After Veras delivered her Nobel bombshell, the president couldn’t help himself. I probably shouldn’t say this — might end my political career — but you are beautiful,” he told the reporter. “And you’re beautiful inside. I wish we had more reporters like you.”
Critics pounced on the comment as inappropriate. Supporters called it vintage Trump — unfiltered, human, real. Either way, it was classic Donald, turning a solemn diplomatic moment into must-see TV.
Will peace actually stick?
Not everyone’s popping champagne. The M23 rebels haven’t agreed to anything. They’ve suggested any deal made without them is worthless. Fighting continues on the ground even as diplomats shake hands in Washington.
Nobel laureate Denis Mukwege, a Congolese doctor who’s treated thousands of rape victims, called the agreement “vague” and warned it rewards Rwanda’s aggression.
But Trump waved off doubters with characteristic confidence. Asked about potential violations, he warned of “very severe penalties, financial and otherwise” for anyone who breaks the deal.

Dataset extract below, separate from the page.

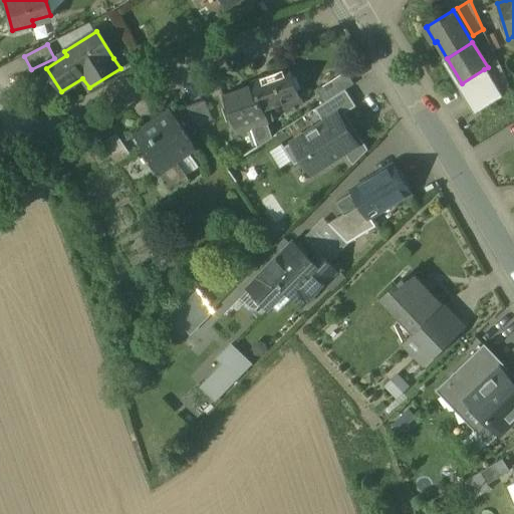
[(484,69),(462,83),(447,58),(442,61),(474,113),(501,97),(484,69)]
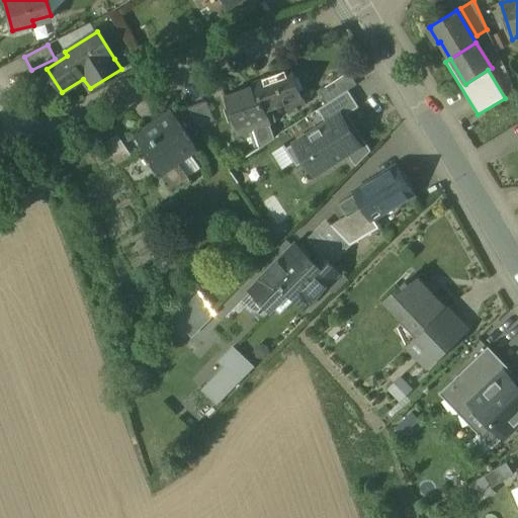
[(291,70),(254,84),(254,86),(255,86),(263,109),(283,102),(286,111),(307,104),(301,90),(298,91),(291,70)]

His administration plans a Rose Garden ceremony in coming weeks with both African presidents. More signatures. More photos. More chances to remind the world who made peace possible.
The greatest comeback of all?
Imagine the scene in Oslo next December. Trump striding onto the stage where Obama once stood. The Nobel medal gleaming against his dark suit. The man they said would start World War Three collecting the world’s most prestigious peace prize.

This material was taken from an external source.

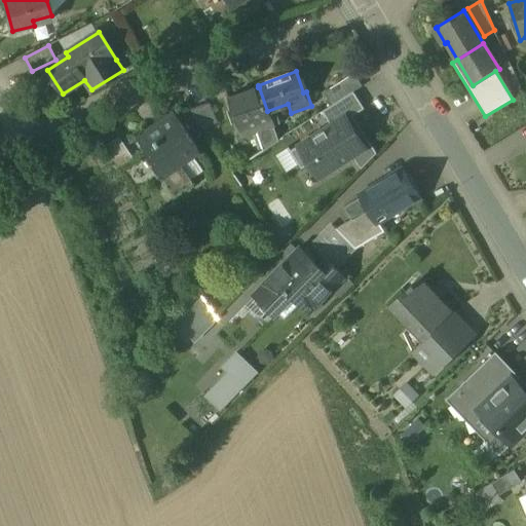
[(354,76),(324,95),(331,107),(363,87),(354,76)]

His enemies would choke on their organic quinoa. The liberal establishment would melt down in real time. And Trump? He’d probably give the shortest Nobel speech in history before flying home to play golf.
Hariana Veras saw hope in Congo’s killing fields. She saw mothers who’d lost children daring to smile again. She saw young men putting down machetes and picking up mobile phones.
Most importantly, she saw a chance to give credit where it’s due. Not to the diplomats who failed for 30 years. Not to the UN bureaucrats who counted bodies while doing nothing. But to the unlikely peacemaker who everyone said was too crude, too transactional, too American to understand Africa’s complexities.
Turns out, maybe that’s exactly what it took.
Trump’s message to the Nobel Committee
The President might claim he doesn’t care about their “liberal prize” — but everyone knows better. This is the man who keeps magazine covers from the 1980s, who builds golf courses with his name in giant letters, who needs the world to acknowledge his wins.
A Nobel Peace Prize would be the ultimate validation. Proof that the establishment was wrong. Evidence that his unorthodox methods work. The golden ticket to history’s most exclusive club.
Tshisekedi gets it. The Congolese president understands what motivates Trump better than most Western leaders. Give the man his due. Feed his ego. Watch him move mountains to prove he deserves it.
Six million dead Africans couldn’t move previous presidents to action. But the prospect of Norwegian gold might just keep Trump focused long enough to make peace stick.
And if that’s what it takes to stop the killing, maybe we should all be rooting for him to win.
Because in Congo’s mass graves and refugee camps, they don’t care about Trump’s tweets or his hair or his history with porn stars. They care that their children might actually grow old. They care that the rapes might finally stop. They care that someone, anyone, finally gave enough of a damn to end their suffering.
Even if that someone is Donald J. Trump.
Especially if that someone is Donald J. Trump.